FactorUCB: A factorization-based bandit algorithm, in which low-rank matrix completion is performed over an incrementally constructed user-item preference matrix and where an upper confidence bound based item selection strategy is developed to balance the exploit/explore trade-off in online learning. Observable conextual features and dependency among users (e.g., social influence) are leveraged to improve the algorithm’s convergence rate and help conquer cold-start in recommendation. A high probability sublinear upper regret bound is proved in the developed algorithm, where considerable regret reduction is achieved on both user and item sides.

r2bandit: It is a bandit-based solution is formulated to balance three competing factors during online learning, including exploitation for immediate click, exploitation for expected future clicks, and exploration of unknowns for model estimation. Specifically, we consider user click as immediate reward to a recommendation; and the time interval between successive interactions, i.e., user’s return time, determines how many rounds of interactions the agent could take in a given period of time. We use generalized linear models with logit and inverse link functions to leverage contextual information for modeling discrete click and continuous return time.This choice of reward functions provides us a closed form assessment of model estimation confidence, which enables an exploration strategy for our online model learning based on the Upper Confidence Bound (UCB) principle.

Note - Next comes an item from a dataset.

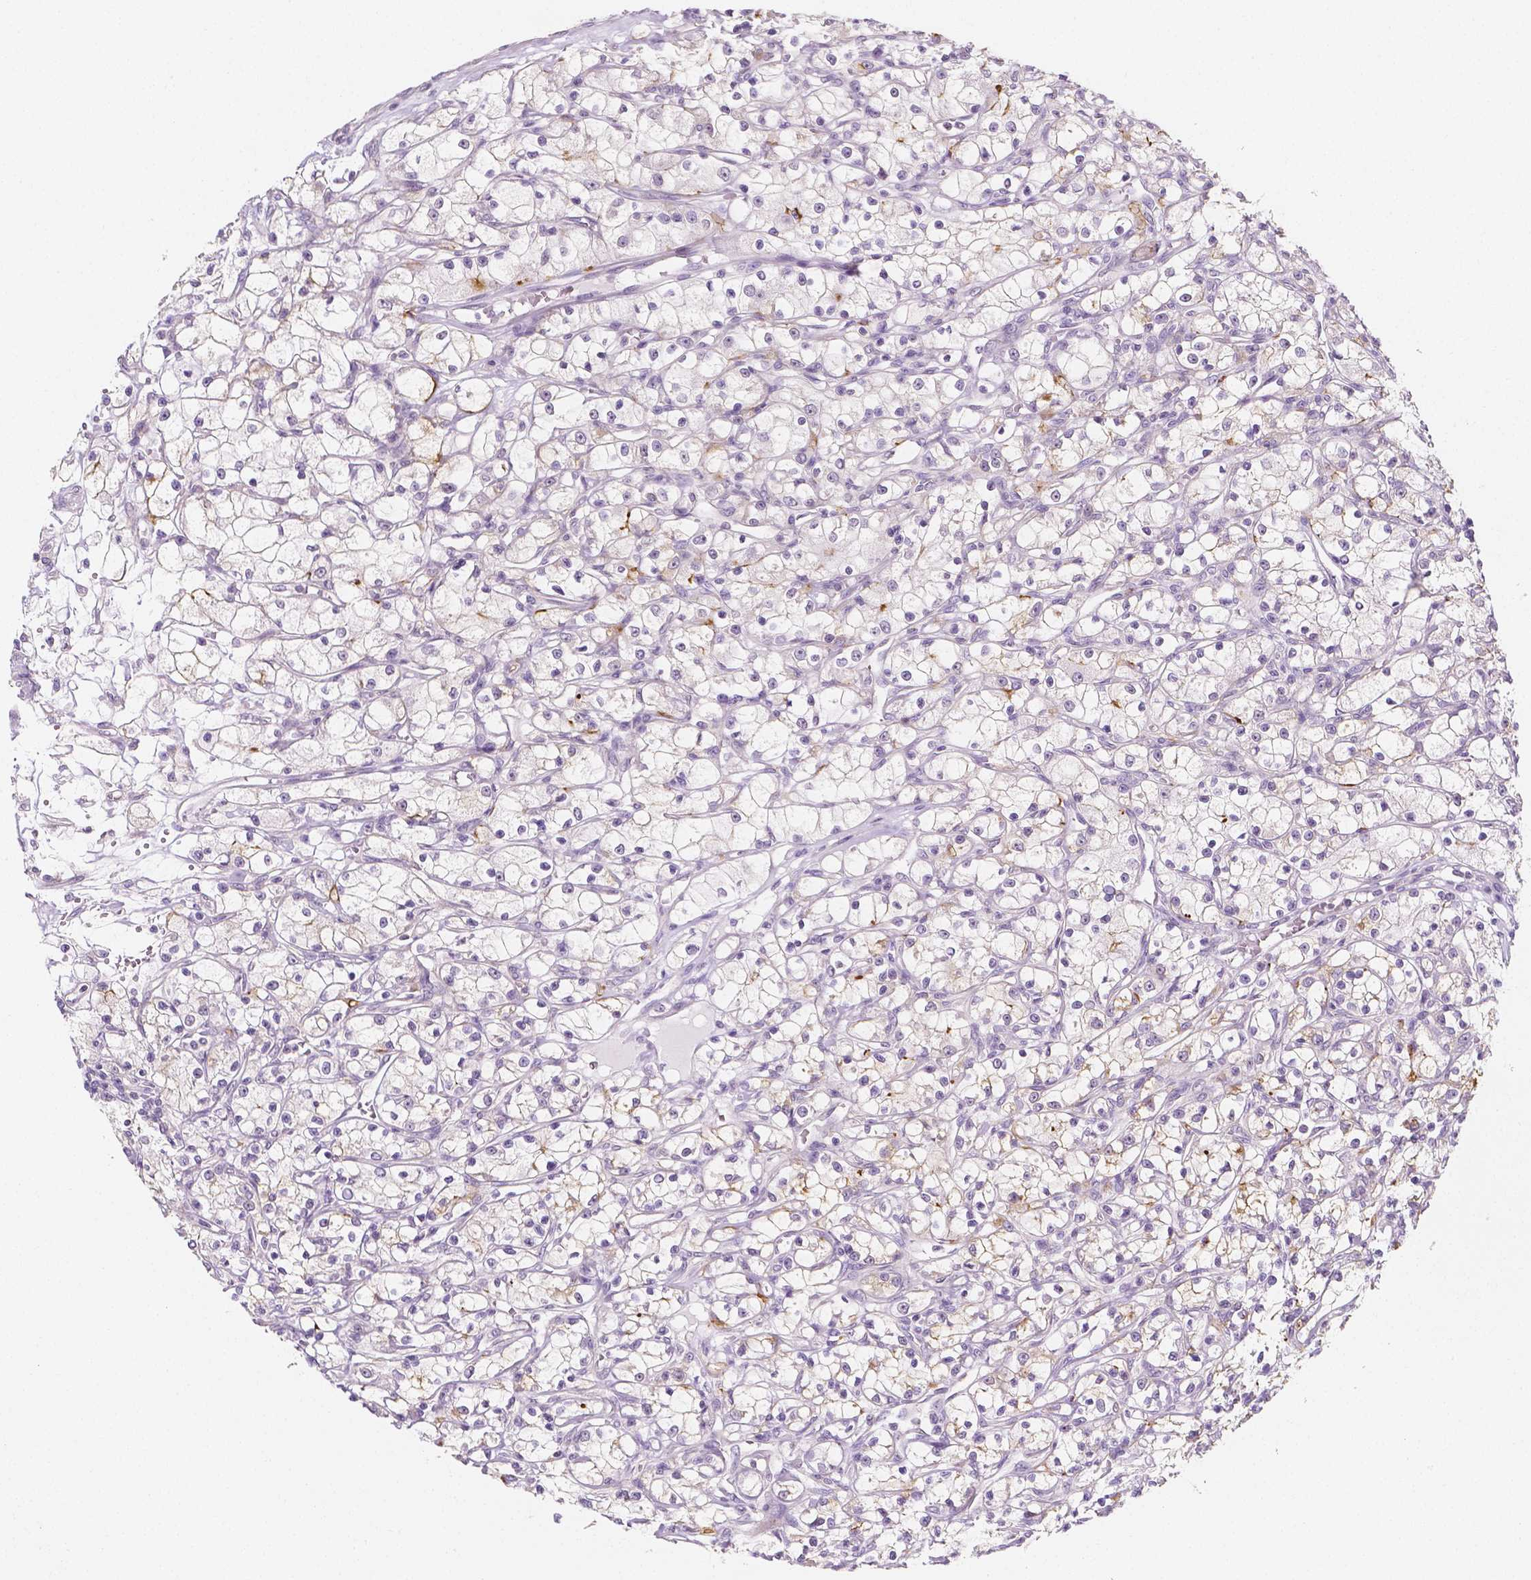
{"staining": {"intensity": "negative", "quantity": "none", "location": "none"}, "tissue": "renal cancer", "cell_type": "Tumor cells", "image_type": "cancer", "snomed": [{"axis": "morphology", "description": "Adenocarcinoma, NOS"}, {"axis": "topography", "description": "Kidney"}], "caption": "The image reveals no staining of tumor cells in renal cancer (adenocarcinoma). (IHC, brightfield microscopy, high magnification).", "gene": "C1orf167", "patient": {"sex": "female", "age": 59}}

We rigorously prove that with a high probability the proposed solution achieves a sublinear upper regret bound in optimizing long-term user engagement. We also demonstrate that if a system only optimizes immediate clicks on its recommendations, a linearly increasing regret can be inevitable.

##Result The results will be written under folder ./SimulationResults, including accumulated regret and parameter estimation error. You can then plot the result, and here are one example we used in [1], where we run the simulator to compare CoLin, GOB.Lin, LinUCB, and HybridLinUCB:

image image ##Reference [1]: Qingyun Wu, Huazheng Wang, Quanquan Gu and Hongning Wang. Contextual Bandits in A Collaborative Environment. The 39th International ACM SIGIR Conference on Research and Development in Information Retrieval (SIGIR'2016), p529-538, 2016.

[2]: Huazheng Wang, Qingyun Wu and Hongning Wang. Learning Hidden Features for Contextual Bandits. The 25th ACM International Conference on Information and Knowledge Management (CIKM 2016), p1633-1642, 2016.

[3]: Huazheng Wang, Qingyun Wu and Hongning Wang. Factorization Bandits for Interactive Recommendation. The Thirty-First AAAI Conference on Artificial Intelligence (AAAI 2017). (to appear)

[4]: Qingyun Wu, Hongning Wang, Liangjie Hong and Yue Shi. Returning is Believing: Optimizing Long-term User Engagement in Recommender Systems. The 26th ACM International Conference on Information and Knowledge Management (CIKM 2017), p1927-1936, 2017.